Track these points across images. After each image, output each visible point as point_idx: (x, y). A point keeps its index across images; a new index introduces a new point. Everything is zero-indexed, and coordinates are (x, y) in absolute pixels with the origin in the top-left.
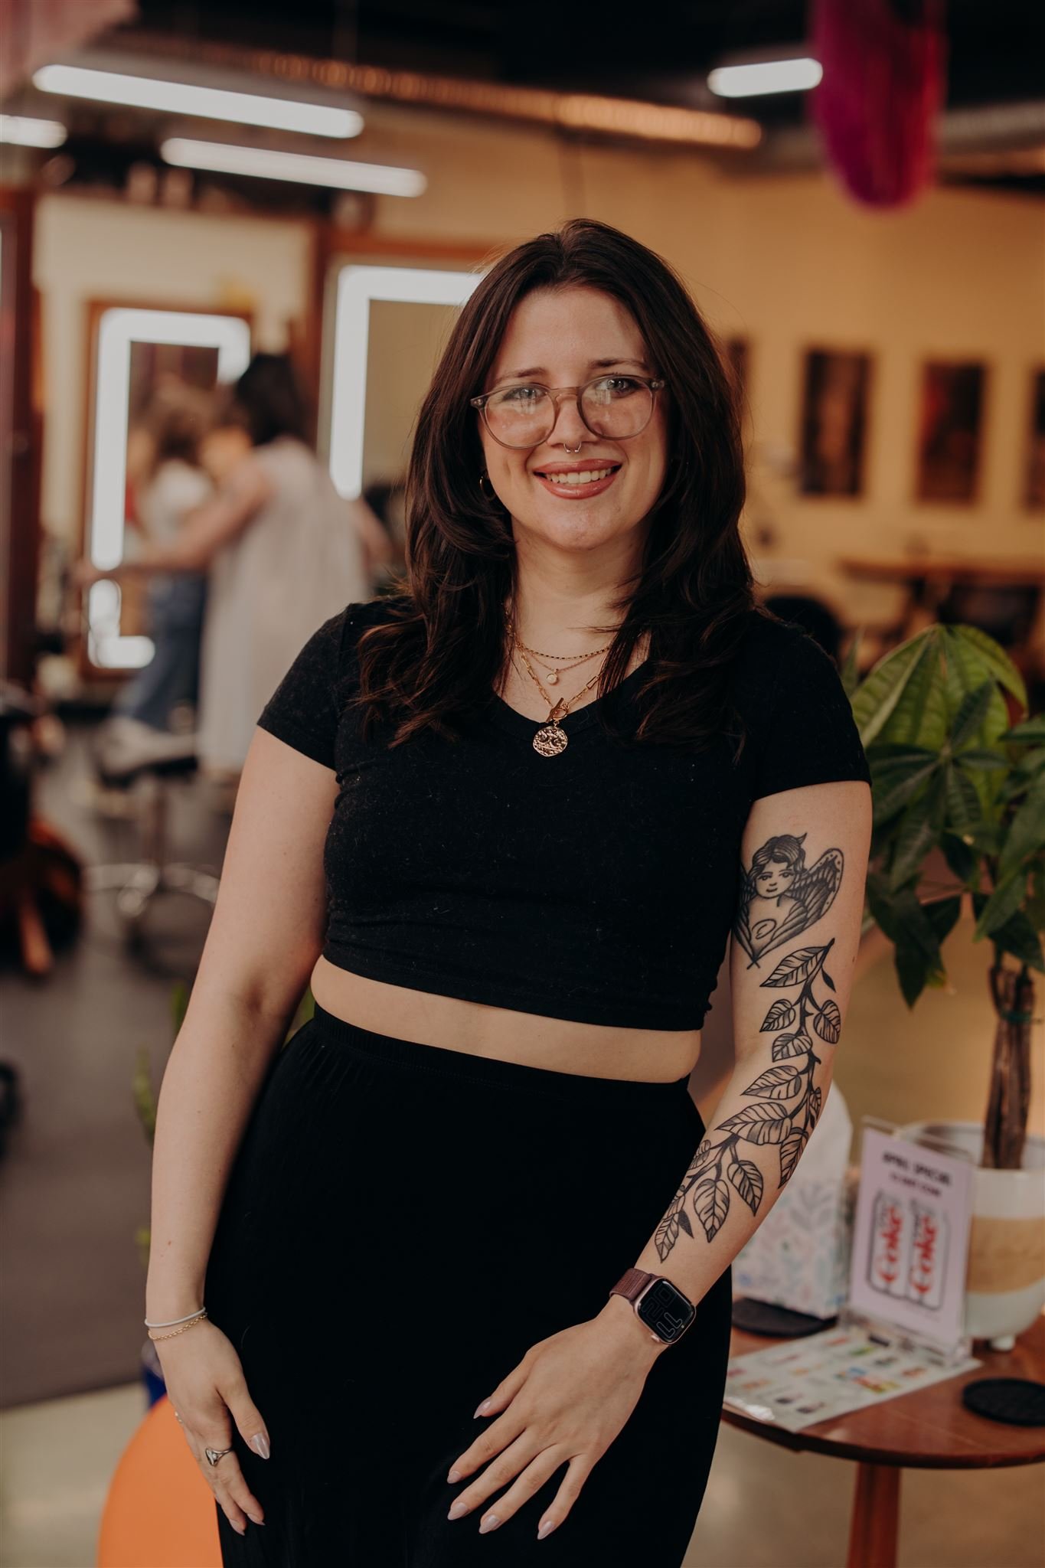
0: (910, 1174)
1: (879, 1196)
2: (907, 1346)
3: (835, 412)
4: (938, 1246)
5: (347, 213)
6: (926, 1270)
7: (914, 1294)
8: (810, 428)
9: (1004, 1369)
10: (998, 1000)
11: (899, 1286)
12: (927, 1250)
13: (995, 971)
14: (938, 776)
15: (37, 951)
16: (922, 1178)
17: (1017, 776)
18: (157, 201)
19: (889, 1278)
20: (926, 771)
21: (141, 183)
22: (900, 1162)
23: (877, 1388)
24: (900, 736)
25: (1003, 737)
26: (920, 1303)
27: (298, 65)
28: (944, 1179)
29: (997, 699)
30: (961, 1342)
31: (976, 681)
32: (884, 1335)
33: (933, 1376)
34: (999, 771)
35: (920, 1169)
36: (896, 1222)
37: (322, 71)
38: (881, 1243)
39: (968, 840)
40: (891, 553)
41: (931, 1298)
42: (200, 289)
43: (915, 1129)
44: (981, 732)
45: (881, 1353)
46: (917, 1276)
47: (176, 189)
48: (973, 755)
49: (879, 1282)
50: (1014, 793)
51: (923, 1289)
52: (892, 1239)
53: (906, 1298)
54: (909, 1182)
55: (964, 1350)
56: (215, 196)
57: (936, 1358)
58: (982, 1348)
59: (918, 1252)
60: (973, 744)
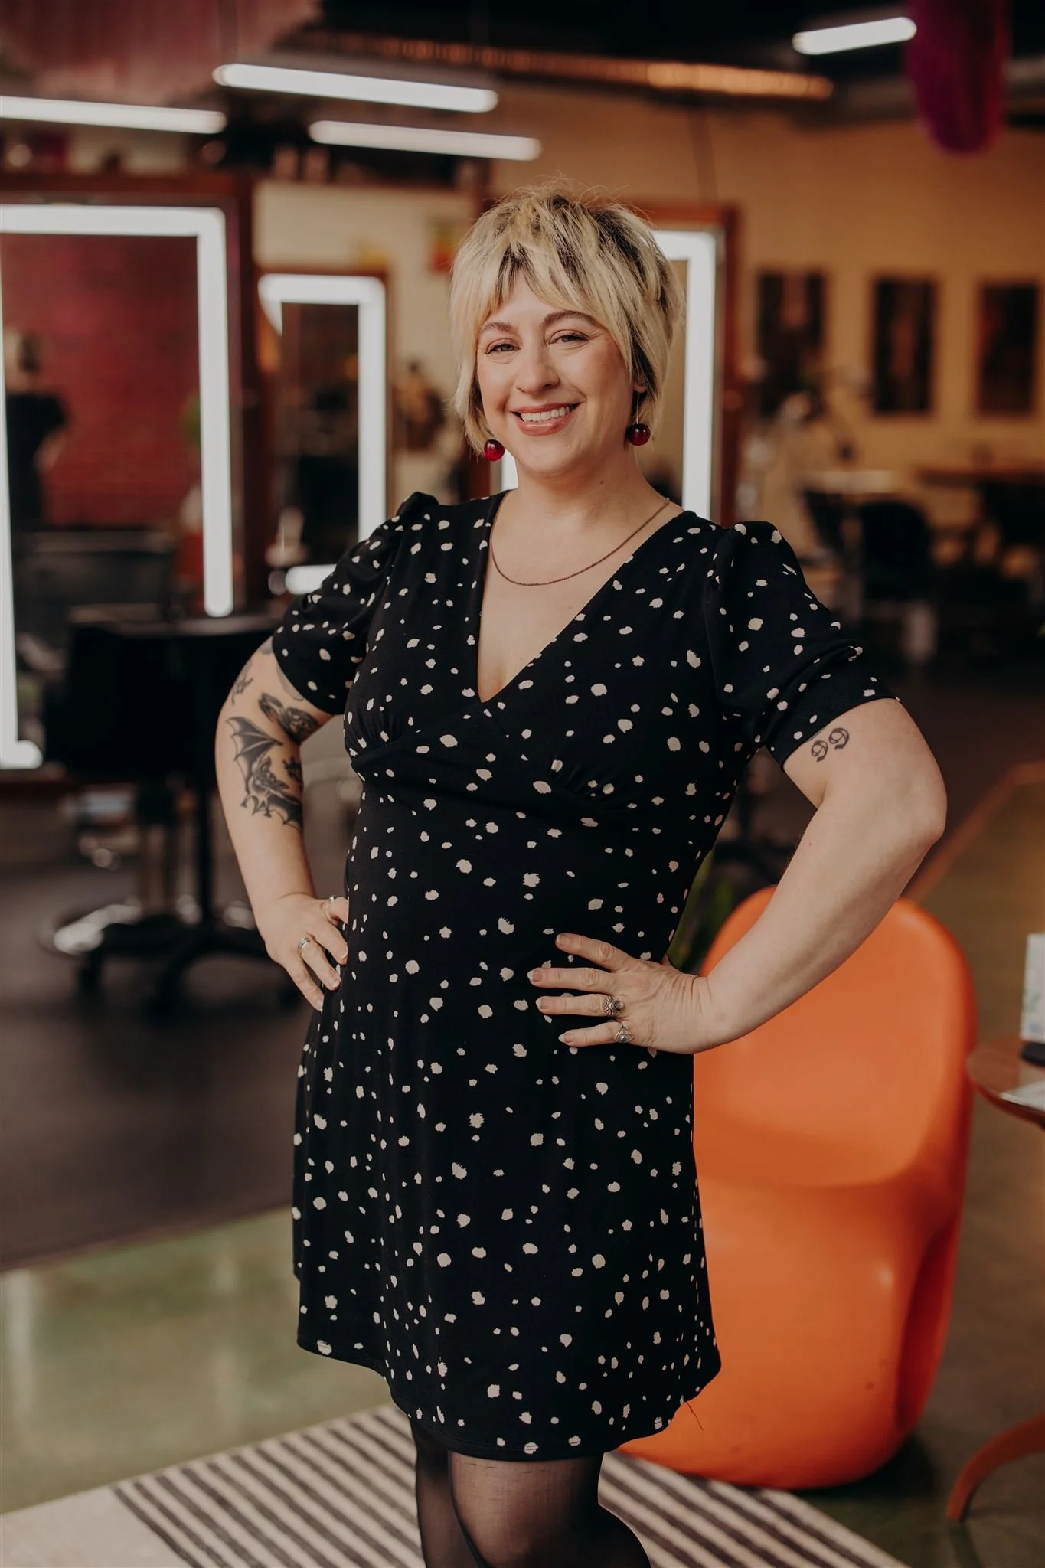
3: (904, 336)
8: (881, 351)
18: (300, 176)
21: (286, 161)
27: (422, 49)
37: (445, 51)
40: (958, 461)
42: (337, 252)
47: (316, 164)
56: (349, 169)
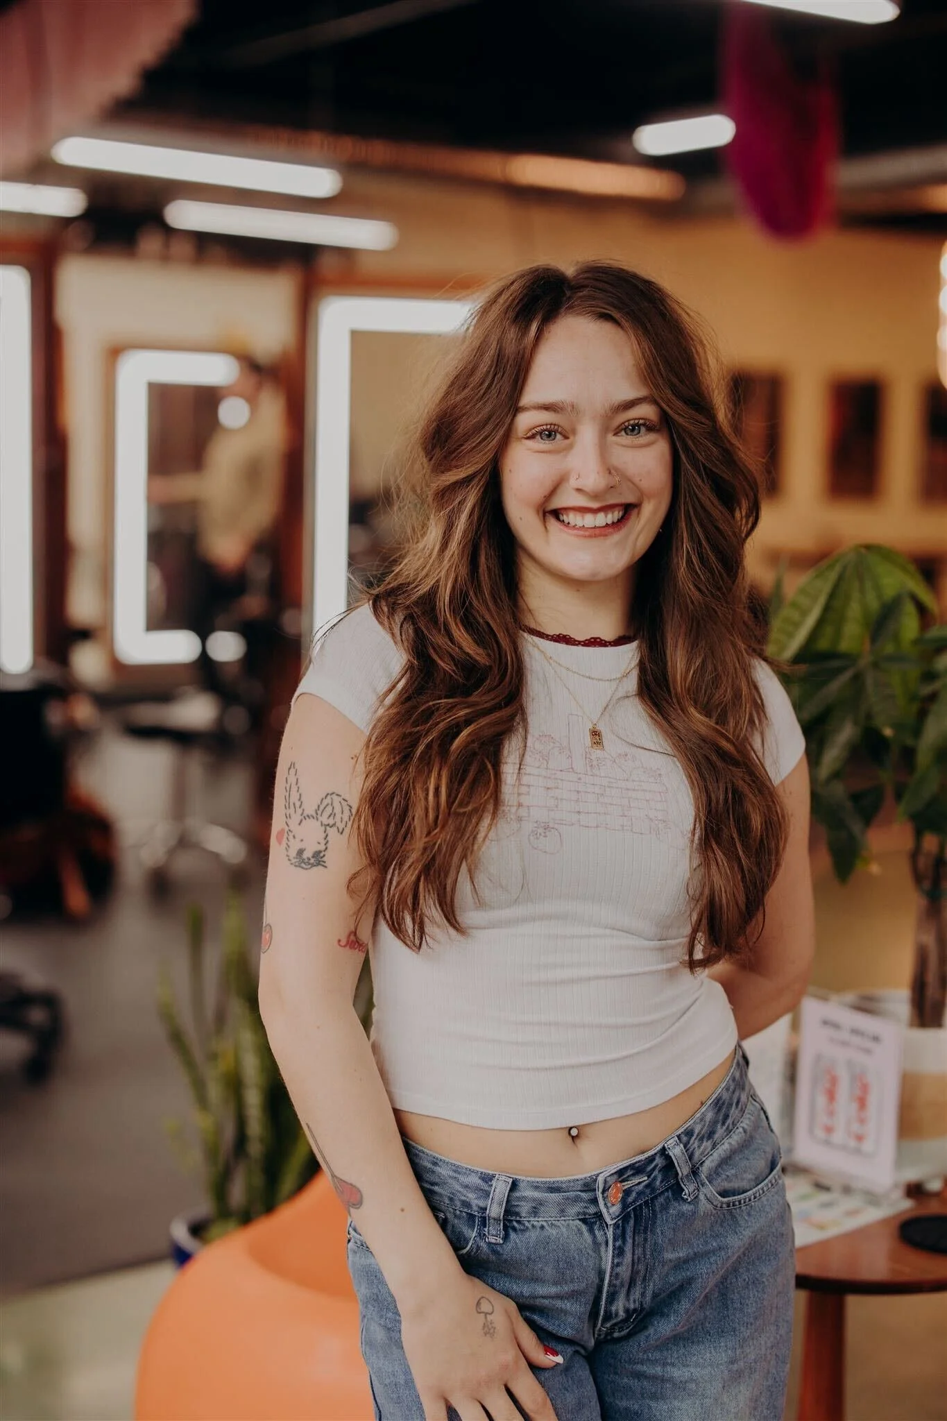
0: (845, 1035)
1: (818, 1058)
2: (847, 1190)
4: (872, 1099)
5: (327, 265)
6: (862, 1121)
7: (852, 1143)
9: (934, 1208)
10: (918, 878)
11: (839, 1137)
12: (862, 1102)
13: (915, 855)
14: (858, 678)
15: (77, 898)
16: (856, 1040)
17: (930, 676)
18: (166, 256)
19: (829, 1130)
20: (846, 676)
21: (151, 244)
22: (836, 1026)
23: (821, 1227)
24: (823, 644)
25: (916, 642)
26: (858, 1151)
28: (876, 1039)
29: (909, 609)
30: (896, 1186)
31: (889, 593)
32: (825, 1182)
33: (873, 1215)
34: (914, 672)
35: (855, 1032)
36: (834, 1081)
38: (821, 1100)
39: (888, 732)
41: (868, 1146)
43: (850, 997)
44: (896, 638)
45: (824, 1197)
46: (855, 1127)
47: (181, 248)
48: (891, 659)
49: (820, 1133)
50: (927, 690)
51: (860, 1138)
52: (831, 1095)
53: (844, 1148)
54: (845, 1044)
55: (898, 1194)
56: (215, 252)
57: (873, 1198)
58: (915, 1191)
59: (854, 1106)
60: (889, 649)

********

**Work item:** Copy out only the lines above from the one with "54: (909, 1182)" to the one with "59: (918, 1252)", inclusive, exactly as they stand.

**Your solution:**
54: (909, 1182)
55: (964, 1350)
56: (215, 196)
57: (936, 1358)
58: (982, 1348)
59: (918, 1252)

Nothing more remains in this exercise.